Como já afirmamos, a alegoria passa a ser muito utilizada nos mapas modernos, pois ela permite recuperar uma enorme riqueza de detalhes, inserindo-se nesta matriz aquela da América. Pela presença de objetos emblemáticos (cachos de uvas, trigo, cornucópias), um tema tornava-se alegórico. O cristianismo, por exemplo, representava-se sob a forma de um castelo que devia ser defendido; armas, castelo-forte, navios figuravam em sua alegoria. Depois da descoberta do Novo Mundo, a Europa, identificada com o cristianismo, representava-se como o continente detentor de um formidável poder geopolítico em face da Ásia, da África e da América. A questão mais contundente a ser observada nas vinhetas alegóricas é a de como a cristandade ocidental se projetava e se representava nas suas relações com os outros continentes. Ou ainda, de como esta mesma cristandade apreendeu e representou o Outro por intermédio de alegorias.

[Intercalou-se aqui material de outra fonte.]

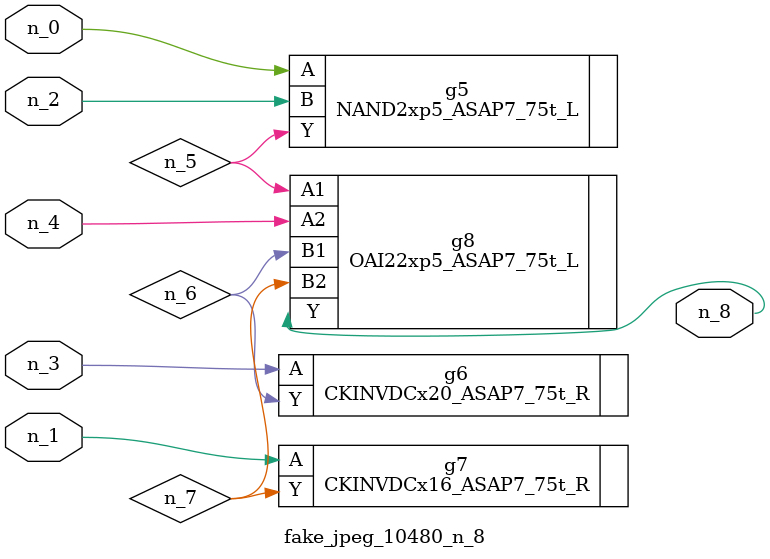
<source format=v>
module fake_jpeg_10480_n_8 (n_3, n_2, n_1, n_0, n_4, n_8);

input n_3;
input n_2;
input n_1;
input n_0;
input n_4;

output n_8;

wire n_6;
wire n_5;
wire n_7;

NAND2xp5_ASAP7_75t_L g5 ( 
.A(n_0),
.B(n_2),
.Y(n_5)
);

CKINVDCx20_ASAP7_75t_R g6 ( 
.A(n_3),
.Y(n_6)
);

CKINVDCx16_ASAP7_75t_R g7 ( 
.A(n_1),
.Y(n_7)
);

OAI22xp5_ASAP7_75t_L g8 ( 
.A1(n_5),
.A2(n_4),
.B1(n_6),
.B2(n_7),
.Y(n_8)
);


endmodule
</source>
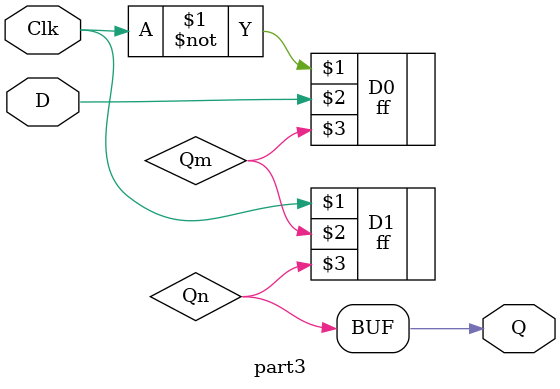
<source format=sv>
module part3(Clk, D, Q);
  input Clk, D;
  output Q;

  wire Qm, Qn /* synthesis keep */ ;
  ff D0 (~Clk, D, Qm);
  ff D1 (Clk, Qm, Qn);

  assign Q = Qn;
endmodule

</source>
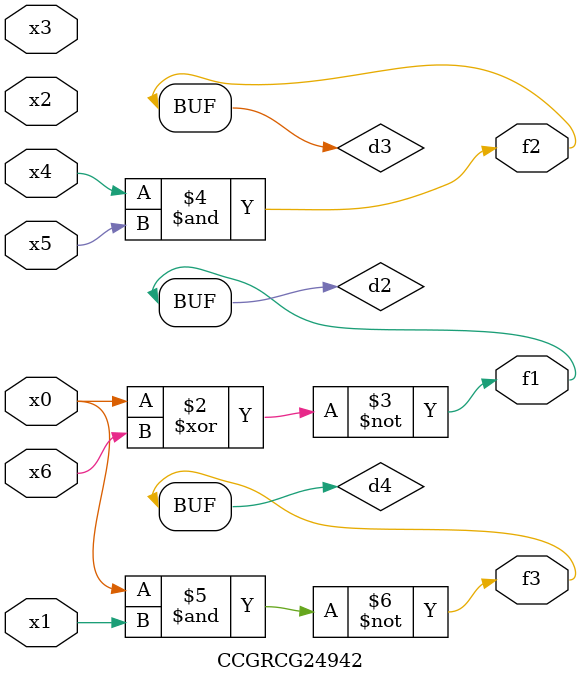
<source format=v>
module CCGRCG24942(
	input x0, x1, x2, x3, x4, x5, x6,
	output f1, f2, f3
);

	wire d1, d2, d3, d4;

	nor (d1, x0);
	xnor (d2, x0, x6);
	and (d3, x4, x5);
	nand (d4, x0, x1);
	assign f1 = d2;
	assign f2 = d3;
	assign f3 = d4;
endmodule

</source>
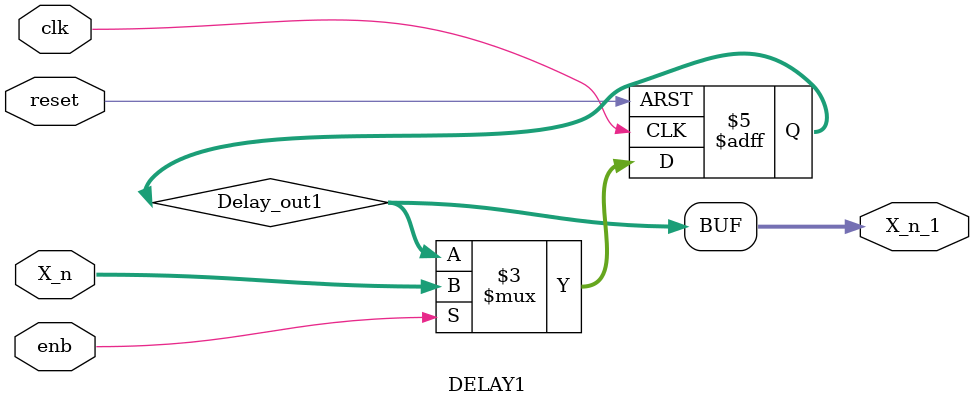
<source format=v>



`timescale 1 ns / 1 ns

module DELAY1
          (clk,
           reset,
           enb,
           X_n,
           X_n_1);


  input   clk;
  input   reset;
  input   enb;
  input   [7:0] X_n;  // uint8
  output  [7:0] X_n_1;  // uint8


  reg [7:0] Delay_out1;  // uint8


  always @(posedge clk or posedge reset)
    begin : Delay_process
      if (reset == 1'b1) begin
        Delay_out1 <= 8'b00000000;
      end
      else begin
        if (enb) begin
          Delay_out1 <= X_n;
        end
      end
    end



  assign X_n_1 = Delay_out1;

endmodule  // DELAY1


</source>
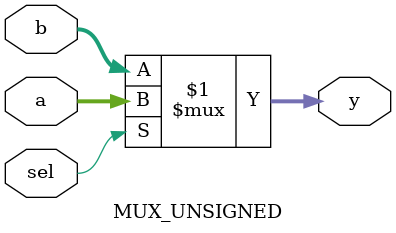
<source format=v>
module Switch(
    input clock,
    input reset,
    input [1:0] io_i0,
    input io_i1,
    output io_out
);
    wire [4:0] inst_valid_num_nxt;
    wire [4:0] inst_valid_num;
    wire _T_14;
    EQ_UNSIGNED #(.width(2)) u_eq_1 (
        .y(_T_14),
        .a(2'h0),
        .b(io_i0)
    );
    wire _T_17;
    EQ_UNSIGNED #(.width(2)) u_eq_2 (
        .y(_T_17),
        .a(2'h1),
        .b(io_i0)
    );
    wire [5:0] _T_19;
    SUB_UNSIGNED #(.width(5)) u_sub_3 (
        .y(_T_19),
        .a(inst_valid_num),
        .b(5'h1)
    );
    wire [5:0] _T_20;
    ASUINT #(.width(6)) asuint_4 (
        .y(_T_20),
        .in(_T_19)
    );
    wire [4:0] _T_21;
    TAIL #(.width(6), .n(1)) tail_5 (
        .y(_T_21),
        .in(_T_20)
    );
    wire _T_23;
    EQ_UNSIGNED #(.width(2)) u_eq_6 (
        .y(_T_23),
        .a(2'h2),
        .b(io_i0)
    );
    wire [5:0] _T_25;
    ADD_UNSIGNED #(.width(5)) u_add_7 (
        .y(_T_25),
        .a(inst_valid_num),
        .b(5'h1)
    );
    wire [4:0] _T_26;
    TAIL #(.width(6), .n(1)) tail_8 (
        .y(_T_26),
        .in(_T_25)
    );
    wire _T_28;
    EQ_UNSIGNED #(.width(2)) u_eq_9 (
        .y(_T_28),
        .a(2'h3),
        .b(io_i0)
    );
    wire [5:0] _T_30;
    ADD_UNSIGNED #(.width(5)) u_add_10 (
        .y(_T_30),
        .a(inst_valid_num),
        .b(5'h2)
    );
    wire [4:0] _T_31;
    TAIL #(.width(6), .n(1)) tail_11 (
        .y(_T_31),
        .in(_T_30)
    );
    wire [4:0] _node_0;
    MUX_UNSIGNED #(.width(5)) u_mux_12 (
        .y(_node_0),
        .sel(_T_28),
        .a(_T_31),
        .b(5'h0)
    );
    wire [4:0] _node_1;
    MUX_UNSIGNED #(.width(5)) u_mux_13 (
        .y(_node_1),
        .sel(_T_23),
        .a(_T_26),
        .b(_node_0)
    );
    wire [4:0] _node_2;
    MUX_UNSIGNED #(.width(5)) u_mux_14 (
        .y(_node_2),
        .sel(_T_17),
        .a(_T_21),
        .b(_node_1)
    );
    wire [4:0] inst_valid_num_d;
    assign inst_valid_num = 5'h2;
    assign inst_valid_num_d = 5'h1;
    MUX_UNSIGNED #(.width(5)) u_mux_15 (
        .y(inst_valid_num_nxt),
        .sel(_T_14),
        .a(inst_valid_num),
        .b(_node_2)
    );
    assign io_out = io_i1;
endmodule //Switch
module EQ_UNSIGNED(y, a, b);
    parameter width = 4;
    output y;
    input [width-1:0] a;
    input [width-1:0] b;
    assign y = a == b;
endmodule // EQ_UNSIGNED
module SUB_UNSIGNED(y, a, b);
    parameter width = 4;
    output [width:0] y;
    input [width-1:0] a;
    input [width-1:0] b;
    assign y = a - b;
endmodule // SUB_UNSIGNED
module ASUINT(y, in);
    parameter width = 4;
    output [width-1:0] y;
    input [width-1:0] in;
    assign y = $unsigned(in);
endmodule // ASUINT
module TAIL(y, in);
    parameter width = 4;
    parameter n = 2;
    output [width-n-1:0] y;
    input [width-1:0] in;
    assign y = in[width-n-1:0];
endmodule // TAIL
module ADD_UNSIGNED(y, a, b);
    parameter width = 4;
    output [width:0] y;
    input [width-1:0] a;
    input [width-1:0] b;
    assign y = a + b;
endmodule // ADD_UNSIGNED
module MUX_UNSIGNED(y, sel, a, b);
    parameter width = 4;
    output [width-1:0] y;
    input sel;
    input [width-1:0] a;
    input [width-1:0] b;
    assign y = sel ? a : b;
endmodule // MUX_UNSIGNED

</source>
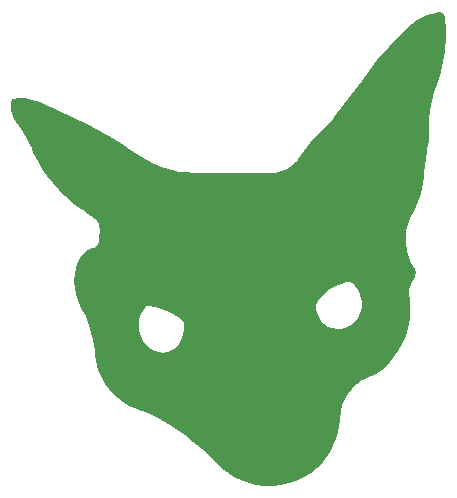
<source format=gtl>
G04*
G04 #@! TF.GenerationSoftware,Altium Limited,Altium Designer,24.4.1 (13)*
G04*
G04 Layer_Physical_Order=1*
G04 Layer_Color=255*
%FSLAX44Y44*%
%MOMM*%
G71*
G04*
G04 #@! TF.SameCoordinates,0AE1F543-7B87-48E8-90D5-0DFDE8F72AC0*
G04*
G04*
G04 #@! TF.FilePolarity,Positive*
G04*
G01*
G75*
G36*
X365830Y403418D02*
X366696Y403056D01*
X367472Y402530D01*
X368129Y401861D01*
X368641Y401075D01*
X368986Y400203D01*
X369069Y399742D01*
X369079Y399716D01*
X369079Y399688D01*
X369708Y396572D01*
X370391Y390253D01*
X370493Y383896D01*
X370015Y377558D01*
X369487Y374423D01*
X369489Y374345D01*
X369465Y374270D01*
X368997Y369871D01*
X367540Y361143D01*
X365569Y352518D01*
X363089Y344024D01*
X361600Y339858D01*
X361591Y339800D01*
X361564Y339749D01*
X360404Y335978D01*
X360397Y335909D01*
X360368Y335847D01*
X358454Y328192D01*
X358450Y328101D01*
X358417Y328015D01*
X357052Y320244D01*
X357054Y320152D01*
X357027Y320065D01*
X356217Y312216D01*
X356224Y312148D01*
X356207Y312081D01*
X356012Y308140D01*
X356023Y308067D01*
X356009Y307995D01*
X356029Y305410D01*
X355857Y300241D01*
X355474Y295086D01*
X354882Y289949D01*
X354493Y287468D01*
X353920Y284824D01*
X353919Y284781D01*
X353903Y284741D01*
X352908Y279273D01*
X352909Y279215D01*
X352890Y279160D01*
X352139Y273654D01*
X352142Y273596D01*
X352126Y273541D01*
X351621Y268006D01*
X351626Y267963D01*
X351615Y267921D01*
X351456Y265157D01*
X351311Y262932D01*
X350752Y258488D01*
X349928Y254085D01*
X348843Y249740D01*
X347500Y245467D01*
X345904Y241282D01*
X344061Y237200D01*
X341977Y233235D01*
X340819Y231319D01*
X340768Y231179D01*
X340681Y231059D01*
X339601Y228693D01*
X339574Y228576D01*
X339513Y228473D01*
X337802Y223564D01*
X337780Y223406D01*
X337716Y223260D01*
X336626Y218176D01*
X336623Y218017D01*
X336579Y217864D01*
X336125Y212685D01*
X336143Y212526D01*
X336117Y212369D01*
X336308Y207174D01*
X336345Y207019D01*
X336339Y206859D01*
X337171Y201727D01*
X337227Y201578D01*
X337241Y201419D01*
X338701Y196430D01*
X338775Y196288D01*
X338808Y196132D01*
X340874Y191362D01*
X340943Y191263D01*
X340979Y191149D01*
X342229Y188869D01*
X342363Y188710D01*
X342456Y188525D01*
X342914Y187939D01*
X343637Y186638D01*
X344148Y185240D01*
X344435Y183781D01*
X344492Y182293D01*
X344316Y180816D01*
X343912Y179384D01*
X343291Y178032D01*
X342878Y177412D01*
X342868Y177386D01*
X342848Y177365D01*
X341863Y175813D01*
X341792Y175631D01*
X341681Y175472D01*
X340205Y172108D01*
X340149Y171856D01*
X340047Y171618D01*
X339277Y168027D01*
X339273Y167768D01*
X339221Y167515D01*
X339189Y163842D01*
X339225Y163651D01*
X339215Y163456D01*
X339474Y161658D01*
X339927Y158072D01*
X340078Y150799D01*
X339464Y143551D01*
X338093Y136407D01*
X335980Y129446D01*
X333148Y122746D01*
X329629Y116379D01*
X325461Y110417D01*
X323076Y107671D01*
X323068Y107658D01*
X323056Y107648D01*
X320985Y105206D01*
X316225Y100920D01*
X310934Y97313D01*
X305206Y94447D01*
X302176Y93412D01*
X301983Y93300D01*
X301770Y93232D01*
X299488Y91975D01*
X299383Y91887D01*
X299257Y91832D01*
X294988Y88847D01*
X294862Y88716D01*
X294707Y88619D01*
X290904Y85061D01*
X290798Y84912D01*
X290658Y84795D01*
X287397Y80733D01*
X287313Y80572D01*
X287191Y80436D01*
X284539Y75953D01*
X284478Y75781D01*
X284377Y75629D01*
X282386Y70816D01*
X282351Y70637D01*
X282272Y70473D01*
X280983Y65426D01*
X280973Y65244D01*
X280918Y65070D01*
X280357Y59892D01*
X280369Y59755D01*
X280342Y59621D01*
X280339Y57141D01*
X280006Y53837D01*
X278574Y47092D01*
X276419Y40542D01*
X273566Y34265D01*
X271811Y31306D01*
X270035Y28354D01*
X265817Y22880D01*
X261000Y17925D01*
X255647Y13555D01*
X249828Y9827D01*
X243622Y6790D01*
X237107Y4484D01*
X230372Y2939D01*
X223504Y2176D01*
X216594Y2204D01*
X209732Y3024D01*
X203010Y4625D01*
X196515Y6985D01*
X190334Y10074D01*
X184547Y13850D01*
X179230Y18264D01*
X176849Y20754D01*
X173621Y24197D01*
X173581Y24226D01*
X173553Y24267D01*
X166816Y30918D01*
X166760Y30955D01*
X166720Y31008D01*
X159651Y37305D01*
X159594Y37338D01*
X159551Y37389D01*
X152167Y43314D01*
X152108Y43345D01*
X152063Y43394D01*
X144385Y48932D01*
X144325Y48960D01*
X144277Y49006D01*
X136325Y54143D01*
X136263Y54167D01*
X136213Y54211D01*
X128007Y58932D01*
X127944Y58954D01*
X127892Y58995D01*
X119455Y63289D01*
X119407Y63302D01*
X119366Y63331D01*
X115068Y65314D01*
X114816Y65375D01*
X114580Y65482D01*
X111876Y66115D01*
X106625Y67930D01*
X101589Y70276D01*
X96821Y73127D01*
X92371Y76454D01*
X88287Y80220D01*
X84613Y84388D01*
X81387Y88911D01*
X78643Y93741D01*
X76410Y98829D01*
X74714Y104119D01*
X73570Y109556D01*
X73282Y112305D01*
X72863Y116796D01*
X72839Y116876D01*
X72842Y116961D01*
X71417Y125897D01*
X71378Y126002D01*
X71373Y126114D01*
X69176Y134892D01*
X69128Y134993D01*
X69113Y135105D01*
X66161Y143659D01*
X66119Y143731D01*
X66102Y143814D01*
X64350Y147987D01*
X64214Y148189D01*
X64121Y148414D01*
X62215Y151272D01*
X59197Y157444D01*
X57024Y163962D01*
X55735Y170711D01*
X55550Y174043D01*
X55604Y176524D01*
X56144Y181656D01*
X57110Y186724D01*
X58494Y191695D01*
X59303Y193879D01*
X60201Y195341D01*
X62765Y198324D01*
X65767Y200865D01*
X69134Y202899D01*
X70895Y203613D01*
X71644Y203871D01*
X71909Y204027D01*
X72195Y204140D01*
X73630Y205069D01*
X73923Y205354D01*
X74236Y205617D01*
X75304Y206952D01*
X75492Y207314D01*
X75705Y207663D01*
X76296Y209267D01*
X76344Y209571D01*
X76437Y209864D01*
X76533Y210716D01*
X76524Y210819D01*
X76548Y210920D01*
X76860Y220920D01*
X76842Y221029D01*
X76857Y221138D01*
X76819Y221847D01*
X76767Y222049D01*
X76763Y222257D01*
X76458Y223642D01*
X76347Y223895D01*
X76282Y224164D01*
X75687Y225452D01*
X75524Y225675D01*
X75403Y225924D01*
X74545Y227053D01*
X74389Y227191D01*
X74269Y227361D01*
X73753Y227850D01*
X73650Y227915D01*
X73569Y228008D01*
X71519Y229611D01*
X71494Y229623D01*
X71476Y229643D01*
X67309Y232761D01*
X67277Y232777D01*
X67252Y232803D01*
X63000Y235804D01*
X62967Y235819D01*
X62942Y235844D01*
X58608Y238727D01*
X58583Y238737D01*
X58563Y238755D01*
X56469Y240086D01*
X53534Y242367D01*
X47780Y247448D01*
X42356Y252878D01*
X37282Y258638D01*
X32578Y264703D01*
X28263Y271051D01*
X24354Y277656D01*
X20865Y284493D01*
X19338Y288014D01*
X19324Y288035D01*
X19318Y288060D01*
X18058Y290814D01*
X18029Y290855D01*
X18016Y290903D01*
X15286Y296310D01*
X15244Y296362D01*
X15223Y296425D01*
X12218Y301684D01*
X12175Y301734D01*
X12150Y301796D01*
X8878Y306893D01*
X8844Y306929D01*
X8824Y306975D01*
X7090Y309459D01*
X7018Y309528D01*
X6970Y309617D01*
X6136Y310634D01*
X4713Y312847D01*
X3556Y315211D01*
X2680Y317692D01*
X2097Y320257D01*
X1815Y322874D01*
X1837Y325505D01*
X2163Y328116D01*
X2445Y329269D01*
X2516Y329383D01*
X2617Y329484D01*
X2738Y329559D01*
X2748Y329563D01*
X4149Y329957D01*
X7135Y330486D01*
X10157Y330718D01*
X13189Y330652D01*
X14683Y330471D01*
X16446Y330244D01*
X19946Y329528D01*
X23384Y328555D01*
X26740Y327332D01*
X28342Y326610D01*
X67868Y307716D01*
X73638Y304752D01*
X85040Y298412D01*
X96227Y291700D01*
X107187Y284622D01*
X112548Y280905D01*
X112606Y280880D01*
X112652Y280837D01*
X115226Y279233D01*
X115294Y279207D01*
X115350Y279160D01*
X120670Y276248D01*
X120763Y276219D01*
X120841Y276163D01*
X126365Y273658D01*
X126459Y273636D01*
X126542Y273586D01*
X132238Y271503D01*
X132333Y271488D01*
X132420Y271444D01*
X138256Y269795D01*
X138353Y269787D01*
X138442Y269749D01*
X144386Y268543D01*
X144483Y268542D01*
X144575Y268512D01*
X150592Y267755D01*
X150688Y267762D01*
X150783Y267738D01*
X156840Y267435D01*
X156912Y267446D01*
X156983Y267432D01*
X160008Y267451D01*
X225000Y267451D01*
X225239Y267499D01*
X225482Y267497D01*
X228079Y267998D01*
X228244Y268064D01*
X228420Y268088D01*
X233421Y269793D01*
X233625Y269911D01*
X233849Y269984D01*
X238454Y272577D01*
X238633Y272731D01*
X238839Y272844D01*
X242891Y276236D01*
X243002Y276374D01*
X243145Y276480D01*
X244919Y278441D01*
X245062Y278679D01*
X245244Y278889D01*
X247350Y282583D01*
X252166Y289593D01*
X257552Y296176D01*
X263471Y302284D01*
X266675Y305079D01*
X266678Y305082D01*
X266681Y305084D01*
X267816Y306080D01*
X267858Y306134D01*
X267916Y306172D01*
X270077Y308281D01*
X270129Y308356D01*
X270202Y308412D01*
X272208Y310669D01*
X272254Y310748D01*
X272323Y310808D01*
X274165Y313202D01*
X274195Y313263D01*
X274244Y313311D01*
X275059Y314496D01*
X299015Y345440D01*
X299041Y345490D01*
X299081Y345529D01*
X303248Y351423D01*
X312144Y362793D01*
X321580Y373719D01*
X331534Y384175D01*
X336759Y389155D01*
X336807Y389223D01*
X336874Y389272D01*
X338174Y390682D01*
X340999Y393275D01*
X344031Y395623D01*
X347248Y397710D01*
X350629Y399520D01*
X354148Y401043D01*
X357783Y402266D01*
X361507Y403182D01*
X363400Y403483D01*
X363455Y403503D01*
X363513Y403503D01*
X363972Y403598D01*
X364910Y403601D01*
X365830Y403418D01*
D02*
G37*
%LPC*%
G36*
X287703Y175148D02*
X287000Y175000D01*
X285271Y174632D01*
X281884Y173625D01*
X278587Y172351D01*
X275402Y170818D01*
X272349Y169037D01*
X269447Y167019D01*
X266716Y164776D01*
X264171Y162324D01*
X263000Y161000D01*
X262433Y160367D01*
X261478Y158961D01*
X260718Y157441D01*
X260167Y155833D01*
X260000Y155000D01*
Y153030D01*
X260769Y149166D01*
X262276Y145526D01*
X264465Y142251D01*
X267251Y139465D01*
X270526Y137276D01*
X274166Y135769D01*
X278030Y135000D01*
X280000D01*
Y135000D01*
X282118Y135246D01*
X286175Y136555D01*
X289900Y138631D01*
X293147Y141393D01*
X295794Y144736D01*
X297737Y148531D01*
X298903Y152633D01*
X299246Y156882D01*
X299000Y159000D01*
X298605Y160942D01*
X297312Y164690D01*
X295539Y168236D01*
X293317Y171518D01*
X292000Y173000D01*
X292000Y173000D01*
X291593Y173592D01*
X291205Y173902D01*
X290470Y174490D01*
X289135Y175024D01*
X287703Y175148D01*
D02*
G37*
G36*
X117000Y155000D02*
X116383Y154481D01*
X115256Y153328D01*
X114249Y152068D01*
X113370Y150716D01*
X113000Y150000D01*
X111857Y147914D01*
X110429Y143375D01*
X109913Y138646D01*
X110330Y133906D01*
X111664Y129339D01*
X113863Y125120D01*
X116843Y121411D01*
X120490Y118355D01*
X122576Y117212D01*
X124014Y116442D01*
X127137Y115493D01*
X130384Y115171D01*
X133632Y115489D01*
X136755Y116434D01*
X139634Y117971D01*
X142158Y120040D01*
X144230Y122561D01*
X145000Y124000D01*
X145000Y124000D01*
X145000Y124000D01*
X145985Y125959D01*
X147367Y130121D01*
X148129Y134439D01*
X148256Y138822D01*
X148000Y141000D01*
X146427Y142491D01*
X143043Y145201D01*
X139445Y147618D01*
X135657Y149726D01*
X131707Y151510D01*
X127621Y152957D01*
X123428Y154059D01*
X119159Y154806D01*
X117000Y155000D01*
D02*
G37*
%LPD*%
M02*

</source>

Há três pontos que devem ser observados na cartografia para se ter uma idéia de como um discurso específico sobre a América e seus habitantes foi construído: a postura (de pé, sentada, deitada), a roupa (nudez, drapeado, saia, vestido) e os instrumentos (cetro, turíbulo, ramos, maça, cabeça decapitada). Todos estes elementos traduzem uma ordem hierárquica social, cultural e religiosa entre as distintas alegorias sobre os continentes.
Sempre apresentada de pé ou sentada, a Europa porta coroa, vestido longo, às vezes chapéu, coroa de flores ou capacete. Seus instrumentos são o cetro, a cornucópia da abundância, a esfera e a cruz, um touro e anuas.
A Ásia mostra-se de pé, com vestido, chapéu/turbante, trazendo nas mãos ramos de canela ou pimenta, turíbulo com especiarias, e acompanhada por um camelo.
Seminua, vestida com um drapeado ou uma saia, aparece a África. Ora porta um guarda-sol, ora um ramo, e está sempre secundada por crocodilos, elefantes ou leões. Sua posição é sentada ou deitada.

Quase sempre deitada, com a cabeça ornada de penas, trazendo sobre o corpo nu apenas um saiote e carregando um arco, flechas, uma maça, tendo aos pés um tatu ou um jacaré, apresenta-se a América.
A posição espacial que ocupa a imagem, valorizando ou não uma postura diferenciada, é denotativa da mensagem que se quer passar sobre o continente. Alongada ou deitada encontra-se a cultura considerada primitiva, ou seja, a América. De pé, as civilizadas Ásia e África; espiritualizada e reinante, símbolo da hegemonia geopolítica, a Europa.
A transformação de fibras vegetais, animais ou minerais denota, para cada alegoria, um estado de evolução técnica e uma organização social concretizada na vestimenta. Esta constitui-se num elemento emblemático distintivo de uma hegemonia cultural entre os povos representados. Em contraste com os vestidos luxuosos da Europa, ou sofisticados da Ásia, a América veste-se com plumas ou penas que a remetem ao aspecto arcaico do indivíduo primitivo coberto com peles de animais. Até o guarda-sol portado muitas vezes pela África tem um caráter de vestimenta suplementar contra as agressões exteriores que o saiote de plumas não possui.
Mesmo quando aparecem ambas seminuas, África e América apresentam diferenças cuja leitura esconde distintos sentidos. A América é pintada com seios pontudos, cintura curvilínea e o ventre achatado de uma donzela púbere e, portanto, infecunda. A África possui os seios pesados e é desenhada como uma mulher madura cujo potencial está em plena fruição ou desfrute. Esta sucessão de significantes na alegoria sobre a América testemunha a lenta digestão intelectual do traumatismo que foi para os europeus a descoberta do Novo Mundo.